Once in my car, I sat in the driver's seat and hugged that box to my chest, breathing quietly, feeling its weight in my lap. When I was ready, I placed the box gingerly on the passenger seat, and began to drive back towards my mother's house, where I would deliver her beloved husband's remains into her trembling hands. During that ride, I rested my right hand on top of the little box, just as I might rest my hand on my son's shoulder.

About half-way home, I realized that I was carefully avoiding bumps and pot-holes, gingerly taking turns, as if a fragile and easily damaged cargo sat beside me. Perhaps that fragile cargo was actually my own heart, heavy with grief, relieved that his suffering was over, and worried for my mother's future and well-being. Carrying those ashes was like being a solitary pall-bearer, shouldering a container whose contents were undeniably heavy, but whose ultimate goal was lightness and the shedding of the physical body's weight.

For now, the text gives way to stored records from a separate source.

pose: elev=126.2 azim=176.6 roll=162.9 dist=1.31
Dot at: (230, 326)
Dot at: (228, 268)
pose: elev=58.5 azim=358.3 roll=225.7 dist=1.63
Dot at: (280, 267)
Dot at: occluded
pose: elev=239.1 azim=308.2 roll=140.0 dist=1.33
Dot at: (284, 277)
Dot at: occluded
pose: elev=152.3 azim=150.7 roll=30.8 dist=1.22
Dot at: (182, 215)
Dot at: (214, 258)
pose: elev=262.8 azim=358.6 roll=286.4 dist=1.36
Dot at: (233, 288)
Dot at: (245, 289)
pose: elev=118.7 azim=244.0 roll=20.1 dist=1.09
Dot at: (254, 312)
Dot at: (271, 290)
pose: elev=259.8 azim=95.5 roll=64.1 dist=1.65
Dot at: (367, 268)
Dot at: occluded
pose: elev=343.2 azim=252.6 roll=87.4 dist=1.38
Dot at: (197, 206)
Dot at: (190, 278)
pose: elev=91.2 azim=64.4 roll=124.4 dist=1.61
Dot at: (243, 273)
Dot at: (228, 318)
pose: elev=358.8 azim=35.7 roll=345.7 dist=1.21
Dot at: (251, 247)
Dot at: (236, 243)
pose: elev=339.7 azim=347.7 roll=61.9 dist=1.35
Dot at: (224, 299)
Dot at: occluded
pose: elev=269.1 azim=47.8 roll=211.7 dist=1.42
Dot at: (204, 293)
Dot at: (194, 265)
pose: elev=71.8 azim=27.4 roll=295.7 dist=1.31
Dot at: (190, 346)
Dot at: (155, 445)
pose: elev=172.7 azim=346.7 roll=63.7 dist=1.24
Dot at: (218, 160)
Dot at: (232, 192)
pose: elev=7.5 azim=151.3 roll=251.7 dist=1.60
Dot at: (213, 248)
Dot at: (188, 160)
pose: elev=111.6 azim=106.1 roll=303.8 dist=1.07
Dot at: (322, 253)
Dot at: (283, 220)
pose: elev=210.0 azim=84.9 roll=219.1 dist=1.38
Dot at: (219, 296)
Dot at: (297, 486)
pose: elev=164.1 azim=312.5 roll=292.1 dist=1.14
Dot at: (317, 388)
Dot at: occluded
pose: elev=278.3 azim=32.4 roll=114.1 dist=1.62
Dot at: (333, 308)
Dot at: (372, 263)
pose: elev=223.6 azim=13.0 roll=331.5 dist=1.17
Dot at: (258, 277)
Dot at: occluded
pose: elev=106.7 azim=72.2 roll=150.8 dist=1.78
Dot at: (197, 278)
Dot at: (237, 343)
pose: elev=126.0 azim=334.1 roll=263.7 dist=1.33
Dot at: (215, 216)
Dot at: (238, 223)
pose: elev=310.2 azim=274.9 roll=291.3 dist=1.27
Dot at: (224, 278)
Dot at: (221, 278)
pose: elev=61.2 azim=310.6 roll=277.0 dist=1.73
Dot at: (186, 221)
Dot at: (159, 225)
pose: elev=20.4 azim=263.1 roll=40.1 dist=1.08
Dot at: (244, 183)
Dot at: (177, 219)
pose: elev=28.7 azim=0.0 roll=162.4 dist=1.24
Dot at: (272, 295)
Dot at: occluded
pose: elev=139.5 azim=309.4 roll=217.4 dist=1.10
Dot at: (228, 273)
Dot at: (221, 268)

Resting that box on the piano in the living room after everyone had a chance to feel its weight, it was so very apparent that he is not actually in that box. What is in that box is simply the remains of a body, a vessel, a vehicle that propelled that soul through this life for eighty years. That soul, that spirit, is now free, roaming a world of which we can only dream. Blessings on that soul, even as the ashes and dust and bone fragments which remain with us are scattered to the winds of the earth.

Tomorrow, we celebrate that soul's accomplishments and that body's life on earth. And then we move on without him at our side, but with him always in our hearts.